• 本文:
☆ ☆ ☆ ☆ ☆ ☆ ☆

ホームレスのおじさんが、リアカーに大量の段ボールを載せ道路を渡っていた。その段ボールの上には茶色の犬が痛々しい包帯を巻いていた。

「おっちゃんどうしたん、その犬、包帯巻いてるやん。」
好奇心の強い私の友人は、なにげにホームレスのおじさんに質問した。

「あっ! こいつか?道歩いてたら、こいつ車にはねられて、動けんようなってたんや、ほんでしゃないから、さっき医者連れて行ったとこやねん。」
「10万もかかってもうた。」
 とホームレスは言うのであった。



にわかに信じられない、この都会でそんな気持ちの人間がいるであろうか?
その日暮らしのホームレス、10万をお金を工面して、路傍にいる瀕死の見知らぬ犬のために治療費を払うであろうか?

かなり昔にこの文章を書いた、そのときはこのホームレスのことを「現性の神を彷彿とさせる」と書いたのだが、今改めて読むと違和感を感じ、書かなかった。いや、書けなかった。

☆ ☆ ☆ ☆ ☆ ☆ ☆

• 提供データ:
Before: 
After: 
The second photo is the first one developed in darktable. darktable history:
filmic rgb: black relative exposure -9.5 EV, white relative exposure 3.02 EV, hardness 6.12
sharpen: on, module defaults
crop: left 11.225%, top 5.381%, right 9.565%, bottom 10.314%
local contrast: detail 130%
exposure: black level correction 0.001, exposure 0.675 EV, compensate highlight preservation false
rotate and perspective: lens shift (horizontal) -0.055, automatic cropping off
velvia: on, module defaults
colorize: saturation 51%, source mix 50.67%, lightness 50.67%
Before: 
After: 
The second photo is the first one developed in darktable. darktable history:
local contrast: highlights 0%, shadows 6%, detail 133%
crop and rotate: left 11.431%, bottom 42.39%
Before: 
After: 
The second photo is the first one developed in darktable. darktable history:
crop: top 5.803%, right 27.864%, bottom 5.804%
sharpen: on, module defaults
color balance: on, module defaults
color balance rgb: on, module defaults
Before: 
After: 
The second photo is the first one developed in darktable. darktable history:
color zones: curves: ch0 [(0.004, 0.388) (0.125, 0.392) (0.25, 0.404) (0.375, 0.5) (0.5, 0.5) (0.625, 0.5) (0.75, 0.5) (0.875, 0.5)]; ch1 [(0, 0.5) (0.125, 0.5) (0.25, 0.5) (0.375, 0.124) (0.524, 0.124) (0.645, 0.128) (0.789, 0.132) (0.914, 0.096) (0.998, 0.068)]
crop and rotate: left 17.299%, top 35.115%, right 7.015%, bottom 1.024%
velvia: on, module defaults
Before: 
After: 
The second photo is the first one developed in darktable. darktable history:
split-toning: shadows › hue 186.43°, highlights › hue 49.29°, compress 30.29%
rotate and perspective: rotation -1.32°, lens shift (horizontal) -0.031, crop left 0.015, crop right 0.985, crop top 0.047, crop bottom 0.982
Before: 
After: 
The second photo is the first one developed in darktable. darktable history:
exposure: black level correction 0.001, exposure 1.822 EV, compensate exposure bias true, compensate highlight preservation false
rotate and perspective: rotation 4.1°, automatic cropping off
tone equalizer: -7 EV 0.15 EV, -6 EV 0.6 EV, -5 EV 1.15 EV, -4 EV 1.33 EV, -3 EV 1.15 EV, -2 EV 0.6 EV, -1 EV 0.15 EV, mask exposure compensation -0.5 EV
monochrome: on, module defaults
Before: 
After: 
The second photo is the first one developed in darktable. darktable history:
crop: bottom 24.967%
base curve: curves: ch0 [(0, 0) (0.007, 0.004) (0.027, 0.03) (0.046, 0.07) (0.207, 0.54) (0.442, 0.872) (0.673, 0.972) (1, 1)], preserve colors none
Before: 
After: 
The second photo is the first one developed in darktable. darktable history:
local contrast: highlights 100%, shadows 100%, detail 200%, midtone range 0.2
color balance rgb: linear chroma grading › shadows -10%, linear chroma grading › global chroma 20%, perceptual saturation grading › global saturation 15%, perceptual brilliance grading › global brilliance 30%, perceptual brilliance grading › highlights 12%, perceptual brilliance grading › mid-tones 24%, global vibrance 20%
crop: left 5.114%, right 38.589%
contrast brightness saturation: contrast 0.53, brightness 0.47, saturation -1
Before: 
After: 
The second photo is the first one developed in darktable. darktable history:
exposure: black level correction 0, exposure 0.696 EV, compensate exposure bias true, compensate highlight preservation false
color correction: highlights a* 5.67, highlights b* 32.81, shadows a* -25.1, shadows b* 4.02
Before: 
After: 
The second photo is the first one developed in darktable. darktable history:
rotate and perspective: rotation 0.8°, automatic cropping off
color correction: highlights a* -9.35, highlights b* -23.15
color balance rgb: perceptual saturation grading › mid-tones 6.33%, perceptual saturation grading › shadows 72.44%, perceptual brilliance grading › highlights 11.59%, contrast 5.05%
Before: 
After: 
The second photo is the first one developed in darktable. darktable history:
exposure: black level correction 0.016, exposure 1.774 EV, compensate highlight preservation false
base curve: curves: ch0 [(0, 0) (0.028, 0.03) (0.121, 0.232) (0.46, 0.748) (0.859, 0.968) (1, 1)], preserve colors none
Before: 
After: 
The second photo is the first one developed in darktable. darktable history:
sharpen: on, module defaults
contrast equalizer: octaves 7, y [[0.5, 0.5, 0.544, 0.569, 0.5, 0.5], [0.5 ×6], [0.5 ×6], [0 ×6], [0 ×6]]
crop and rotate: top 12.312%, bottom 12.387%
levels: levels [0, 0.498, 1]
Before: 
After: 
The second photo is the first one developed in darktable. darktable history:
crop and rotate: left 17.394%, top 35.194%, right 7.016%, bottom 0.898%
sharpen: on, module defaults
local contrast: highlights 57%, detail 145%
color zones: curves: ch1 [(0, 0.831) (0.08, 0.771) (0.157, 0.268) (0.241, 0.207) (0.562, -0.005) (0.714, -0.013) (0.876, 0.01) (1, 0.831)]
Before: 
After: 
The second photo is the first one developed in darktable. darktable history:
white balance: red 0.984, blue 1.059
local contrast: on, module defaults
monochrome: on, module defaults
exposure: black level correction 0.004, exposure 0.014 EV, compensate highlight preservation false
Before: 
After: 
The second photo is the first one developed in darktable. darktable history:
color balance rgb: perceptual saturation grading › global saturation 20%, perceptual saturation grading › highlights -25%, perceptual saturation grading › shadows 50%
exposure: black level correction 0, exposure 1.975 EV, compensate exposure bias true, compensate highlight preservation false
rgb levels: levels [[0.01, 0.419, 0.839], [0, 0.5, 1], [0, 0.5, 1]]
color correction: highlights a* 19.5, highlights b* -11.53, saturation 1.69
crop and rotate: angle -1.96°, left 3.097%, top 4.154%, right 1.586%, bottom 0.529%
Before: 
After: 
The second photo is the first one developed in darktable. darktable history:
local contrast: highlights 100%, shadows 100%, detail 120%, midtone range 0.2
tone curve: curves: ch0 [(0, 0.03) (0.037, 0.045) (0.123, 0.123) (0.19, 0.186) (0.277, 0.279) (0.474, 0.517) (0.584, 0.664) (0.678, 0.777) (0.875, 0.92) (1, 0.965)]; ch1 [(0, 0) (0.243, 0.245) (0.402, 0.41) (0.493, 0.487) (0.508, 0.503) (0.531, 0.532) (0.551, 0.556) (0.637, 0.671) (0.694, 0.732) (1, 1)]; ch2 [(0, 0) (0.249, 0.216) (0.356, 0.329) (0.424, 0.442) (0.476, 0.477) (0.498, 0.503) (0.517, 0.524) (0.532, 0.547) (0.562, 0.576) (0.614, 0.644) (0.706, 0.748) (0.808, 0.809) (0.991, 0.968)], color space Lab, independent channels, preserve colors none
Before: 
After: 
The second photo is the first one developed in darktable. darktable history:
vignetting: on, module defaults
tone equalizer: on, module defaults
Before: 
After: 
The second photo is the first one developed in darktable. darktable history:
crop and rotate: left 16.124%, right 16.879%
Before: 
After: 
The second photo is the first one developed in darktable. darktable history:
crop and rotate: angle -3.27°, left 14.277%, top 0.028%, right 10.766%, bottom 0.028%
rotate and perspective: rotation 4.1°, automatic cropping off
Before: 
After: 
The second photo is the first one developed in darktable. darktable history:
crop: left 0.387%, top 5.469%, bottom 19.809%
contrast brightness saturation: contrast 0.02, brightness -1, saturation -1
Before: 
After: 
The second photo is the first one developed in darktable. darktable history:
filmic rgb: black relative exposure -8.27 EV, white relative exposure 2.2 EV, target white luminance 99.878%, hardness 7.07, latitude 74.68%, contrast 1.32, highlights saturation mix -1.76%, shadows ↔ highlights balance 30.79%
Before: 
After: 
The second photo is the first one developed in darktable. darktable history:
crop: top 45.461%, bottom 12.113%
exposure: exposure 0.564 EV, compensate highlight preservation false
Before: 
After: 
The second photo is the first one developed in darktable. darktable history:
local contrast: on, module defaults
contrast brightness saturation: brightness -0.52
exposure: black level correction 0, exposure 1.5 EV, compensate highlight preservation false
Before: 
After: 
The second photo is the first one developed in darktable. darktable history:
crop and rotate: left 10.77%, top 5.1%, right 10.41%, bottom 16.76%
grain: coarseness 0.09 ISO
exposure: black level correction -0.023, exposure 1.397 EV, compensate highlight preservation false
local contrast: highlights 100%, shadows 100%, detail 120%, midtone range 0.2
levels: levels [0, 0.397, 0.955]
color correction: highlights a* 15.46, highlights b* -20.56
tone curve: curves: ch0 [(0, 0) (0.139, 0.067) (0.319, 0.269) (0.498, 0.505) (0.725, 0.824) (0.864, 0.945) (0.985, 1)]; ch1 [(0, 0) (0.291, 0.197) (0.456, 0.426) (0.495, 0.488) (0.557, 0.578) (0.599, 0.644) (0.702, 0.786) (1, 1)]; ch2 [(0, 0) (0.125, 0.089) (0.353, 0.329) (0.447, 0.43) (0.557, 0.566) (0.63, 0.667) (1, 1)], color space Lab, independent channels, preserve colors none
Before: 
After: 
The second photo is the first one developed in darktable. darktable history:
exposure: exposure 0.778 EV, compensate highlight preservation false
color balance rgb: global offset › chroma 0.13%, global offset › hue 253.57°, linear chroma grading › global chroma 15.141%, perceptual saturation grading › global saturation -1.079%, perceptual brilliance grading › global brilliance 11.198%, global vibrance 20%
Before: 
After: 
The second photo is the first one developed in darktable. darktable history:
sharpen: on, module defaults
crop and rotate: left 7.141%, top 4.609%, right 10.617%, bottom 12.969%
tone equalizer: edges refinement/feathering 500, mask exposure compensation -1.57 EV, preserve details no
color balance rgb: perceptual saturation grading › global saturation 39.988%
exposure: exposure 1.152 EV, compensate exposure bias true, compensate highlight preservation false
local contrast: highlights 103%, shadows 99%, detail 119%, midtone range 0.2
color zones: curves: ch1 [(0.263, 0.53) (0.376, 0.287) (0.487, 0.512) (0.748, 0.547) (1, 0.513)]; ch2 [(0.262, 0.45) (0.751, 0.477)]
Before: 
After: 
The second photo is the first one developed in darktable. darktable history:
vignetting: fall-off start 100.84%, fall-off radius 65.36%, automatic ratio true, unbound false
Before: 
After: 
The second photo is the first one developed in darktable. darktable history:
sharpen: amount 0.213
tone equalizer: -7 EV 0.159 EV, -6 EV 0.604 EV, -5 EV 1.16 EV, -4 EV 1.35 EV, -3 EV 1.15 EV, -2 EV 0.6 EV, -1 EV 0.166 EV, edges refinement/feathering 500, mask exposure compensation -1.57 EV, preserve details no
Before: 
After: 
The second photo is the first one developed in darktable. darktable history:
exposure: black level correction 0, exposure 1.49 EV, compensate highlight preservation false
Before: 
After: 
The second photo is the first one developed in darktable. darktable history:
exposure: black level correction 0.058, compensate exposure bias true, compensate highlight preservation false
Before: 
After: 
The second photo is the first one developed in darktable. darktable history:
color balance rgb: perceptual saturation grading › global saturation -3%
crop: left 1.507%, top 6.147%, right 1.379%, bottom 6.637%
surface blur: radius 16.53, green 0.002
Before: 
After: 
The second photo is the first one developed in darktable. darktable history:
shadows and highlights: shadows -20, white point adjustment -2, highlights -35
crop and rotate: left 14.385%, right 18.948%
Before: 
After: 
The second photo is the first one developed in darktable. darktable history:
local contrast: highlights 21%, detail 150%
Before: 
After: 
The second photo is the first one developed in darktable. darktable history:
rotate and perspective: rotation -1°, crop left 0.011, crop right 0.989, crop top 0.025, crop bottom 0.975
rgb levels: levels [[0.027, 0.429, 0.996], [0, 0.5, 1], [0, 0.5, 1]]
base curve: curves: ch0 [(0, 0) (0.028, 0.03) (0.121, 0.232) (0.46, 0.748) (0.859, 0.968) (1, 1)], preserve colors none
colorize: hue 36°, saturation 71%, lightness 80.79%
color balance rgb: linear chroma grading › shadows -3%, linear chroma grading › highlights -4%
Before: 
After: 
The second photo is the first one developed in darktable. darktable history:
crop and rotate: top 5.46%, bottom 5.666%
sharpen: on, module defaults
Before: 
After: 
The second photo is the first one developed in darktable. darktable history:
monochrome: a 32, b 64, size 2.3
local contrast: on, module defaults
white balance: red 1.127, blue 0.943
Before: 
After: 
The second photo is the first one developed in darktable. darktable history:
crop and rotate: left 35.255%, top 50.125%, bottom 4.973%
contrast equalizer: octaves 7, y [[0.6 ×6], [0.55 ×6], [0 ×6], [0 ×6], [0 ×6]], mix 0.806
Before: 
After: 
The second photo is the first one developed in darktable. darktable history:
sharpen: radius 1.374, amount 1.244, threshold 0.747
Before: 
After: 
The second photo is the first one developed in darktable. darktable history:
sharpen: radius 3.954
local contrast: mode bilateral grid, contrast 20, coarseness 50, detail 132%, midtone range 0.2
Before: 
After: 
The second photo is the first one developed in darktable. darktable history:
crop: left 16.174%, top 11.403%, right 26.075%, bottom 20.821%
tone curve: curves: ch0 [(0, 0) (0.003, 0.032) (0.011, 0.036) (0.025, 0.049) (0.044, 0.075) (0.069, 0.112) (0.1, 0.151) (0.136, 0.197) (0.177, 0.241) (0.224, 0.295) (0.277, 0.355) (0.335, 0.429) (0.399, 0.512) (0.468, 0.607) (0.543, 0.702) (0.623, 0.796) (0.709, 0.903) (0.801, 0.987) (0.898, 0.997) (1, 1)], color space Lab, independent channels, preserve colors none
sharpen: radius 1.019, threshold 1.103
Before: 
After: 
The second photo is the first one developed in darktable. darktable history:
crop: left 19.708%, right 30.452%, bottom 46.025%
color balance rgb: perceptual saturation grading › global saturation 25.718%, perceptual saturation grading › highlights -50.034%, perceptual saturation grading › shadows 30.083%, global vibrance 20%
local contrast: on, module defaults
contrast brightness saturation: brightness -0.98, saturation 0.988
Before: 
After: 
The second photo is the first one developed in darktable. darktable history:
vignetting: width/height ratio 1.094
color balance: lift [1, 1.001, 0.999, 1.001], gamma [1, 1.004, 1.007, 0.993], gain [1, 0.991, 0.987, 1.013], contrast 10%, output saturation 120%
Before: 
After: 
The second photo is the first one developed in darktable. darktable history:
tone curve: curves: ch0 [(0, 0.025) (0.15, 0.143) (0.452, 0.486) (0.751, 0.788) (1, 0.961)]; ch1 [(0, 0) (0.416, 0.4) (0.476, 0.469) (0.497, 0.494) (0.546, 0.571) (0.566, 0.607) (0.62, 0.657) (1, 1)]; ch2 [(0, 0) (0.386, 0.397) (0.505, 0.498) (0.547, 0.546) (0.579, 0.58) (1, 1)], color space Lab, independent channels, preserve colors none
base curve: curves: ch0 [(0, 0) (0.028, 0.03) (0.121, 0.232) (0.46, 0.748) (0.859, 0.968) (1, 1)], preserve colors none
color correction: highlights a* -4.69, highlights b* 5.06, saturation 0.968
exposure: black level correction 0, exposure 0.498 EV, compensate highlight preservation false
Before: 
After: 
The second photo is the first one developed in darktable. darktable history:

☆ ☆ ☆ ☆ ☆ ☆ ☆

ホームレスのおじさんと犬についての本文を、最後の「いや、書けなかった。」の後から引き継いで書き進めてください。

「困ってる人や状況をみると思わず衝動的に動いてしまう」そんな性格の持ち主のなんだろう・・・・

その人がホームレスになったその理由もそこに原因があったのでは・・・・と深掘りしてしまった。

どこかでその人を変えてしまう、全財産をなくしてしまう出来事がその人に起こったことは、事実だろう。

「困ってる人や状況をみると思わず衝動的に動いてしまう」

その「性格」がこのホームレスさんが今後、良き道に進める力として働いてくれることを願った。